*PROBLEM REQUIREMENTS:* Copy every line of the items below with no changes at all, from the first item to the last.

Saved entries
## Begin

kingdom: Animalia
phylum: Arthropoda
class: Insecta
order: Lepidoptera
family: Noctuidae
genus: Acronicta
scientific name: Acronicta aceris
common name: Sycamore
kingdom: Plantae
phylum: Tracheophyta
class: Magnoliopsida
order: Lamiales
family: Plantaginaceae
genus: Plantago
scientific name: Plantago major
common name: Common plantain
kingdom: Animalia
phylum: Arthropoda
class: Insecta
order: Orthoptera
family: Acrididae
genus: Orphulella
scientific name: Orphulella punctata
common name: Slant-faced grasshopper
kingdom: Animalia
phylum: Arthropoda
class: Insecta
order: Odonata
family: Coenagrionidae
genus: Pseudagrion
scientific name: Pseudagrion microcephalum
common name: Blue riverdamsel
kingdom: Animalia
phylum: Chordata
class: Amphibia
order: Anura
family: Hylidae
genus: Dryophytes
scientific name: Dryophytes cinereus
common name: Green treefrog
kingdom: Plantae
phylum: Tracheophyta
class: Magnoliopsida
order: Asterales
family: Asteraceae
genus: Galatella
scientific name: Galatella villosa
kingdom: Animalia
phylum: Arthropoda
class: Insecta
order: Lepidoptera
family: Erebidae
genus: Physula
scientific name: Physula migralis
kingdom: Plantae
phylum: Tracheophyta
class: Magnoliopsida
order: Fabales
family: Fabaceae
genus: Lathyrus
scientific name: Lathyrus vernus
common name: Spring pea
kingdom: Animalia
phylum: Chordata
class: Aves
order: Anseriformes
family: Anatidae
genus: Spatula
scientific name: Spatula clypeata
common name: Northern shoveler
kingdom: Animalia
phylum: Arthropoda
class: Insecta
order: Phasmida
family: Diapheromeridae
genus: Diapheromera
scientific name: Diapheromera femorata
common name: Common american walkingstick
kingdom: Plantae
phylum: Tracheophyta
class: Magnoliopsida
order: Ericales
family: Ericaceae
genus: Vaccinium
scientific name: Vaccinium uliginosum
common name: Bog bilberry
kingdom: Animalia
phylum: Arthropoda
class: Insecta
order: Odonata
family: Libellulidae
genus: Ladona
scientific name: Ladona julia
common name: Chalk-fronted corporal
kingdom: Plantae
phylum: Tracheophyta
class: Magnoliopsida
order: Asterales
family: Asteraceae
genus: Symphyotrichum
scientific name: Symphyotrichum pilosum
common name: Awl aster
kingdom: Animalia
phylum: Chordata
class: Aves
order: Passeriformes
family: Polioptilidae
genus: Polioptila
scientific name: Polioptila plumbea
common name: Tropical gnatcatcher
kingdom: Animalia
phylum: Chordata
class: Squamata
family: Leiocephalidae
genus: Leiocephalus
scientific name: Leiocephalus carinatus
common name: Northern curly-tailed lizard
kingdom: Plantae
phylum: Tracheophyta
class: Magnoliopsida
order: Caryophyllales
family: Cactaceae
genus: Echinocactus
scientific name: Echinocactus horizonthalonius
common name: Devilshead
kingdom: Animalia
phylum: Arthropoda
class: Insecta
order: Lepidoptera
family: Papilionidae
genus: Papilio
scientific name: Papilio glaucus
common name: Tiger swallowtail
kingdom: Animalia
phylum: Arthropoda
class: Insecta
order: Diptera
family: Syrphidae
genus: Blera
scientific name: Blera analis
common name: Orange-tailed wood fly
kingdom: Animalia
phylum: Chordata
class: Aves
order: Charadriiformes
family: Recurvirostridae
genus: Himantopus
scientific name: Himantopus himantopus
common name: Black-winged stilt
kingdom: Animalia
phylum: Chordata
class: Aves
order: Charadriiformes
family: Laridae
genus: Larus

## End

*FINISHED EXERCISE:*
kingdom: Animalia
phylum: Arthropoda
class: Insecta
order: Lepidoptera
family: Noctuidae
genus: Acronicta
scientific name: Acronicta aceris
common name: Sycamore
kingdom: Plantae
phylum: Tracheophyta
class: Magnoliopsida
order: Lamiales
family: Plantaginaceae
genus: Plantago
scientific name: Plantago major
common name: Common plantain
kingdom: Animalia
phylum: Arthropoda
class: Insecta
order: Orthoptera
family: Acrididae
genus: Orphulella
scientific name: Orphulella punctata
common name: Slant-faced grasshopper
kingdom: Animalia
phylum: Arthropoda
class: Insecta
order: Odonata
family: Coenagrionidae
genus: Pseudagrion
scientific name: Pseudagrion microcephalum
common name: Blue riverdamsel
kingdom: Animalia
phylum: Chordata
class: Amphibia
order: Anura
family: Hylidae
genus: Dryophytes
scientific name: Dryophytes cinereus
common name: Green treefrog
kingdom: Plantae
phylum: Tracheophyta
class: Magnoliopsida
order: Asterales
family: Asteraceae
genus: Galatella
scientific name: Galatella villosa
kingdom: Animalia
phylum: Arthropoda
class: Insecta
order: Lepidoptera
family: Erebidae
genus: Physula
scientific name: Physula migralis
kingdom: Plantae
phylum: Tracheophyta
class: Magnoliopsida
order: Fabales
family: Fabaceae
genus: Lathyrus
scientific name: Lathyrus vernus
common name: Spring pea
kingdom: Animalia
phylum: Chordata
class: Aves
order: Anseriformes
family: Anatidae
genus: Spatula
scientific name: Spatula clypeata
common name: Northern shoveler
kingdom: Animalia
phylum: Arthropoda
class: Insecta
order: Phasmida
family: Diapheromeridae
genus: Diapheromera
scientific name: Diapheromera femorata
common name: Common american walkingstick
kingdom: Plantae
phylum: Tracheophyta
class: Magnoliopsida
order: Ericales
family: Ericaceae
genus: Vaccinium
scientific name: Vaccinium uliginosum
common name: Bog bilberry
kingdom: Animalia
phylum: Arthropoda
class: Insecta
order: Odonata
family: Libellulidae
genus: Ladona
scientific name: Ladona julia
common name: Chalk-fronted corporal
kingdom: Plantae
phylum: Tracheophyta
class: Magnoliopsida
order: Asterales
family: Asteraceae
genus: Symphyotrichum
scientific name: Symphyotrichum pilosum
common name: Awl aster
kingdom: Animalia
phylum: Chordata
class: Aves
order: Passeriformes
family: Polioptilidae
genus: Polioptila
scientific name: Polioptila plumbea
common name: Tropical gnatcatcher
kingdom: Animalia
phylum: Chordata
class: Squamata
family: Leiocephalidae
genus: Leiocephalus
scientific name: Leiocephalus carinatus
common name: Northern curly-tailed lizard
kingdom: Plantae
phylum: Tracheophyta
class: Magnoliopsida
order: Caryophyllales
family: Cactaceae
genus: Echinocactus
scientific name: Echinocactus horizonthalonius
common name: Devilshead
kingdom: Animalia
phylum: Arthropoda
class: Insecta
order: Lepidoptera
family: Papilionidae
genus: Papilio
scientific name: Papilio glaucus
common name: Tiger swallowtail
kingdom: Animalia
phylum: Arthropoda
class: Insecta
order: Diptera
family: Syrphidae
genus: Blera
scientific name: Blera analis
common name: Orange-tailed wood fly
kingdom: Animalia
phylum: Chordata
class: Aves
order: Charadriiformes
family: Recurvirostridae
genus: Himantopus
scientific name: Himantopus himantopus
common name: Black-winged stilt
kingdom: Animalia
phylum: Chordata
class: Aves
order: Charadriiformes
family: Laridae
genus: Larus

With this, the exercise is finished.